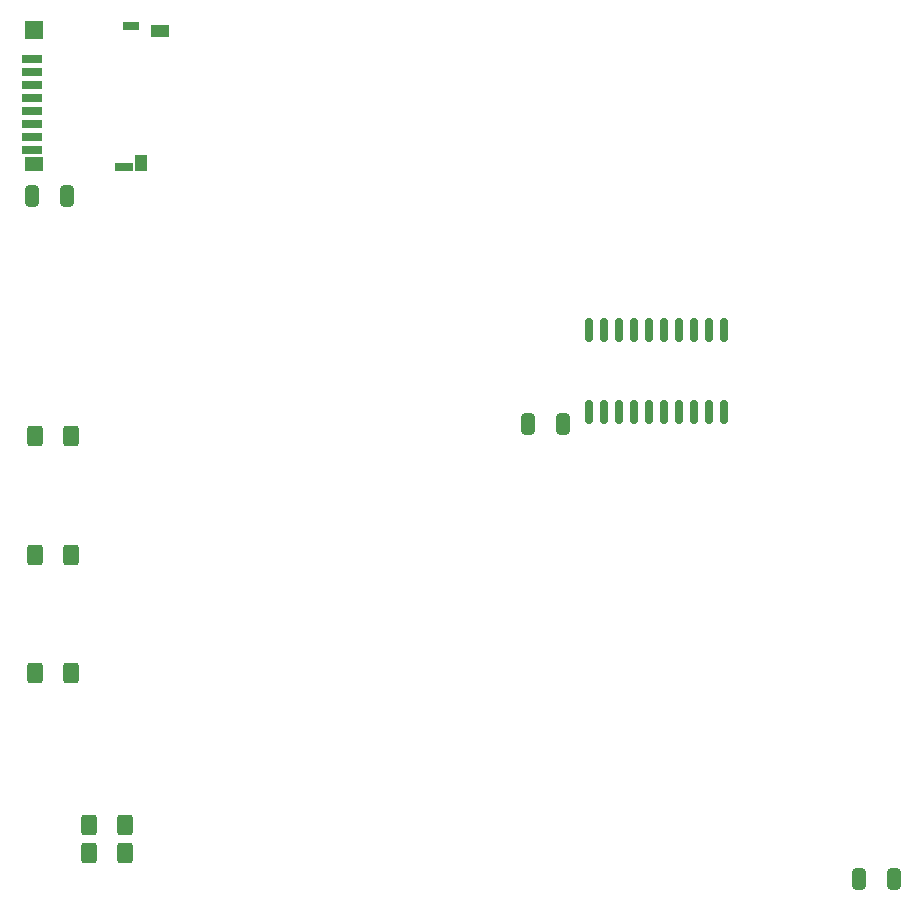
<source format=gbr>
%TF.GenerationSoftware,KiCad,Pcbnew,7.0.7-7.0.7~ubuntu20.04.1*%
%TF.CreationDate,2023-09-08T15:38:02+02:00*%
%TF.ProjectId,cpld_board_max2,63706c64-5f62-46f6-9172-645f6d617832,rev?*%
%TF.SameCoordinates,Original*%
%TF.FileFunction,Paste,Bot*%
%TF.FilePolarity,Positive*%
%FSLAX46Y46*%
G04 Gerber Fmt 4.6, Leading zero omitted, Abs format (unit mm)*
G04 Created by KiCad (PCBNEW 7.0.7-7.0.7~ubuntu20.04.1) date 2023-09-08 15:38:02*
%MOMM*%
%LPD*%
G01*
G04 APERTURE LIST*
G04 Aperture macros list*
%AMRoundRect*
0 Rectangle with rounded corners*
0 $1 Rounding radius*
0 $2 $3 $4 $5 $6 $7 $8 $9 X,Y pos of 4 corners*
0 Add a 4 corners polygon primitive as box body*
4,1,4,$2,$3,$4,$5,$6,$7,$8,$9,$2,$3,0*
0 Add four circle primitives for the rounded corners*
1,1,$1+$1,$2,$3*
1,1,$1+$1,$4,$5*
1,1,$1+$1,$6,$7*
1,1,$1+$1,$8,$9*
0 Add four rect primitives between the rounded corners*
20,1,$1+$1,$2,$3,$4,$5,0*
20,1,$1+$1,$4,$5,$6,$7,0*
20,1,$1+$1,$6,$7,$8,$9,0*
20,1,$1+$1,$8,$9,$2,$3,0*%
G04 Aperture macros list end*
%ADD10RoundRect,0.250000X-0.400000X-0.625000X0.400000X-0.625000X0.400000X0.625000X-0.400000X0.625000X0*%
%ADD11RoundRect,0.150000X-0.150000X0.837500X-0.150000X-0.837500X0.150000X-0.837500X0.150000X0.837500X0*%
%ADD12RoundRect,0.250000X0.325000X0.650000X-0.325000X0.650000X-0.325000X-0.650000X0.325000X-0.650000X0*%
%ADD13R,1.750000X0.700000*%
%ADD14R,1.000000X1.450000*%
%ADD15R,1.550000X1.000000*%
%ADD16R,1.500000X0.800000*%
%ADD17R,1.500000X1.300000*%
%ADD18R,1.500000X1.500000*%
%ADD19R,1.400000X0.800000*%
%ADD20RoundRect,0.250000X-0.325000X-0.650000X0.325000X-0.650000X0.325000X0.650000X-0.325000X0.650000X0*%
G04 APERTURE END LIST*
D10*
%TO.C,R1*%
X102743000Y-85471000D03*
X105843000Y-85471000D03*
%TD*%
D11*
%TO.C,U2*%
X149667000Y-76514000D03*
X150937000Y-76514000D03*
X152207000Y-76514000D03*
X153477000Y-76514000D03*
X154747000Y-76514000D03*
X156017000Y-76514000D03*
X157287000Y-76514000D03*
X158557000Y-76514000D03*
X159827000Y-76514000D03*
X161097000Y-76514000D03*
X161097000Y-83439000D03*
X159827000Y-83439000D03*
X158557000Y-83439000D03*
X157287000Y-83439000D03*
X156017000Y-83439000D03*
X154747000Y-83439000D03*
X153477000Y-83439000D03*
X152207000Y-83439000D03*
X150937000Y-83439000D03*
X149667000Y-83439000D03*
%TD*%
D10*
%TO.C,R4*%
X107315000Y-120777000D03*
X110415000Y-120777000D03*
%TD*%
D12*
%TO.C,C2*%
X147447000Y-84455000D03*
X144497000Y-84455000D03*
%TD*%
D13*
%TO.C,J7*%
X102535000Y-53532000D03*
X102535000Y-54632000D03*
X102535000Y-55732000D03*
X102535000Y-56832000D03*
X102535000Y-57932000D03*
X102535000Y-59032000D03*
X102535000Y-60132000D03*
X102535000Y-61232000D03*
D14*
X111760000Y-62357000D03*
D15*
X113335000Y-51132000D03*
D16*
X110260000Y-62682000D03*
D17*
X102660000Y-62432000D03*
D18*
X102660000Y-51082000D03*
D19*
X110910000Y-50732000D03*
%TD*%
D10*
%TO.C,R2*%
X102743000Y-95504000D03*
X105843000Y-95504000D03*
%TD*%
%TO.C,R5*%
X107315000Y-118364000D03*
X110415000Y-118364000D03*
%TD*%
D20*
%TO.C,C3*%
X172564000Y-122936000D03*
X175514000Y-122936000D03*
%TD*%
D10*
%TO.C,R3*%
X102743000Y-105537000D03*
X105843000Y-105537000D03*
%TD*%
D20*
%TO.C,C1*%
X102538000Y-65151000D03*
X105488000Y-65151000D03*
%TD*%
M02*

</source>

----

Brief: What the task needs is the material above repeated exactly, pictures excepted.

Result of this exercise:
<source format=gbr>
%TF.GenerationSoftware,KiCad,Pcbnew,7.0.7-7.0.7~ubuntu20.04.1*%
%TF.CreationDate,2023-09-08T15:38:02+02:00*%
%TF.ProjectId,cpld_board_max2,63706c64-5f62-46f6-9172-645f6d617832,rev?*%
%TF.SameCoordinates,Original*%
%TF.FileFunction,Paste,Bot*%
%TF.FilePolarity,Positive*%
%FSLAX46Y46*%
G04 Gerber Fmt 4.6, Leading zero omitted, Abs format (unit mm)*
G04 Created by KiCad (PCBNEW 7.0.7-7.0.7~ubuntu20.04.1) date 2023-09-08 15:38:02*
%MOMM*%
%LPD*%
G01*
G04 APERTURE LIST*
G04 Aperture macros list*
%AMRoundRect*
0 Rectangle with rounded corners*
0 $1 Rounding radius*
0 $2 $3 $4 $5 $6 $7 $8 $9 X,Y pos of 4 corners*
0 Add a 4 corners polygon primitive as box body*
4,1,4,$2,$3,$4,$5,$6,$7,$8,$9,$2,$3,0*
0 Add four circle primitives for the rounded corners*
1,1,$1+$1,$2,$3*
1,1,$1+$1,$4,$5*
1,1,$1+$1,$6,$7*
1,1,$1+$1,$8,$9*
0 Add four rect primitives between the rounded corners*
20,1,$1+$1,$2,$3,$4,$5,0*
20,1,$1+$1,$4,$5,$6,$7,0*
20,1,$1+$1,$6,$7,$8,$9,0*
20,1,$1+$1,$8,$9,$2,$3,0*%
G04 Aperture macros list end*
%ADD10RoundRect,0.250000X-0.400000X-0.625000X0.400000X-0.625000X0.400000X0.625000X-0.400000X0.625000X0*%
%ADD11RoundRect,0.150000X-0.150000X0.837500X-0.150000X-0.837500X0.150000X-0.837500X0.150000X0.837500X0*%
%ADD12RoundRect,0.250000X0.325000X0.650000X-0.325000X0.650000X-0.325000X-0.650000X0.325000X-0.650000X0*%
%ADD13R,1.750000X0.700000*%
%ADD14R,1.000000X1.450000*%
%ADD15R,1.550000X1.000000*%
%ADD16R,1.500000X0.800000*%
%ADD17R,1.500000X1.300000*%
%ADD18R,1.500000X1.500000*%
%ADD19R,1.400000X0.800000*%
%ADD20RoundRect,0.250000X-0.325000X-0.650000X0.325000X-0.650000X0.325000X0.650000X-0.325000X0.650000X0*%
G04 APERTURE END LIST*
D10*
%TO.C,R1*%
X102743000Y-85471000D03*
X105843000Y-85471000D03*
%TD*%
D11*
%TO.C,U2*%
X149667000Y-76514000D03*
X150937000Y-76514000D03*
X152207000Y-76514000D03*
X153477000Y-76514000D03*
X154747000Y-76514000D03*
X156017000Y-76514000D03*
X157287000Y-76514000D03*
X158557000Y-76514000D03*
X159827000Y-76514000D03*
X161097000Y-76514000D03*
X161097000Y-83439000D03*
X159827000Y-83439000D03*
X158557000Y-83439000D03*
X157287000Y-83439000D03*
X156017000Y-83439000D03*
X154747000Y-83439000D03*
X153477000Y-83439000D03*
X152207000Y-83439000D03*
X150937000Y-83439000D03*
X149667000Y-83439000D03*
%TD*%
D10*
%TO.C,R4*%
X107315000Y-120777000D03*
X110415000Y-120777000D03*
%TD*%
D12*
%TO.C,C2*%
X147447000Y-84455000D03*
X144497000Y-84455000D03*
%TD*%
D13*
%TO.C,J7*%
X102535000Y-53532000D03*
X102535000Y-54632000D03*
X102535000Y-55732000D03*
X102535000Y-56832000D03*
X102535000Y-57932000D03*
X102535000Y-59032000D03*
X102535000Y-60132000D03*
X102535000Y-61232000D03*
D14*
X111760000Y-62357000D03*
D15*
X113335000Y-51132000D03*
D16*
X110260000Y-62682000D03*
D17*
X102660000Y-62432000D03*
D18*
X102660000Y-51082000D03*
D19*
X110910000Y-50732000D03*
%TD*%
D10*
%TO.C,R2*%
X102743000Y-95504000D03*
X105843000Y-95504000D03*
%TD*%
%TO.C,R5*%
X107315000Y-118364000D03*
X110415000Y-118364000D03*
%TD*%
D20*
%TO.C,C3*%
X172564000Y-122936000D03*
X175514000Y-122936000D03*
%TD*%
D10*
%TO.C,R3*%
X102743000Y-105537000D03*
X105843000Y-105537000D03*
%TD*%
D20*
%TO.C,C1*%
X102538000Y-65151000D03*
X105488000Y-65151000D03*
%TD*%
M02*

</source>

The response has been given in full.